_Exercise brief:_ Drop the images. Copy every line below character for character.

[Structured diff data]
————————
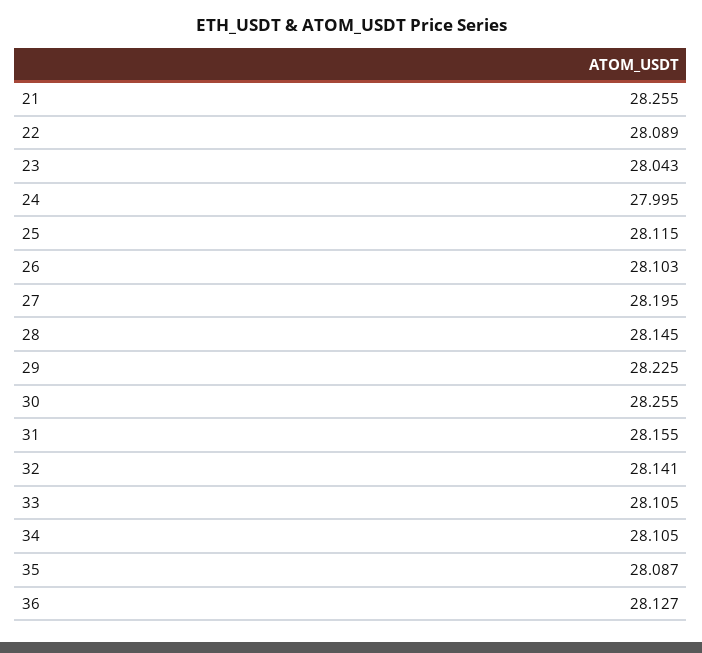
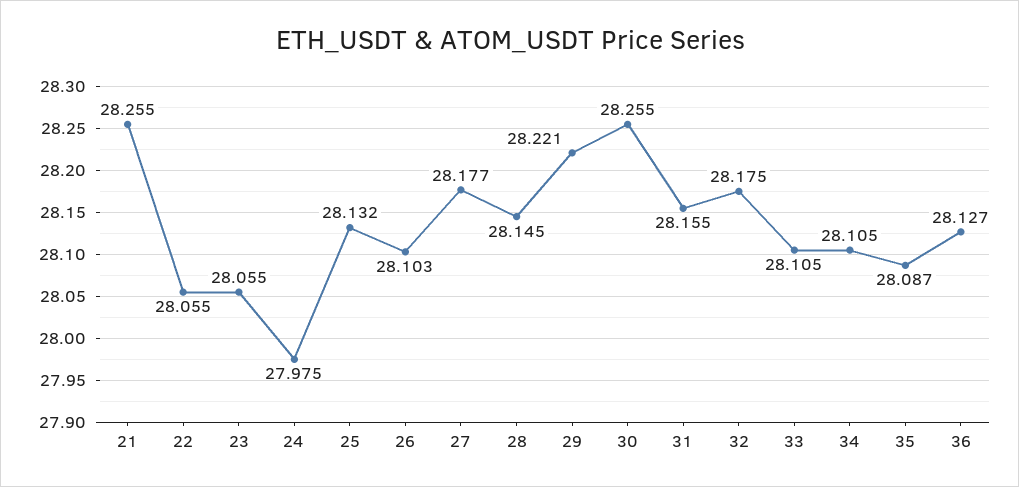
  {
    "21": 28.255,
-   "22": 28.089,
+   "22": 28.055,
-   "23": 28.043,
+   "23": 28.055,
-   "24": 27.995,
+   "24": 27.975,
-   "25": 28.115,
+   "25": 28.132,
    "26": 28.103,
-   "27": 28.195,
+   "27": 28.177,
    "28": 28.145,
-   "29": 28.225,
+   "29": 28.221,
    "30": 28.255,
    "31": 28.155,
-   "32": 28.141,
+   "32": 28.175,
    "33": 28.105,
    "34": 28.105,
    "35": 28.087,
    "36": 28.127
  }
————————
_Solved problem:_
  {
    "21": 28.255,
-   "22": 28.089,
+   "22": 28.055,
-   "23": 28.043,
+   "23": 28.055,
-   "24": 27.995,
+   "24": 27.975,
-   "25": 28.115,
+   "25": 28.132,
    "26": 28.103,
-   "27": 28.195,
+   "27": 28.177,
    "28": 28.145,
-   "29": 28.225,
+   "29": 28.221,
    "30": 28.255,
    "31": 28.155,
-   "32": 28.141,
+   "32": 28.175,
    "33": 28.105,
    "34": 28.105,
    "35": 28.087,
    "36": 28.127
  }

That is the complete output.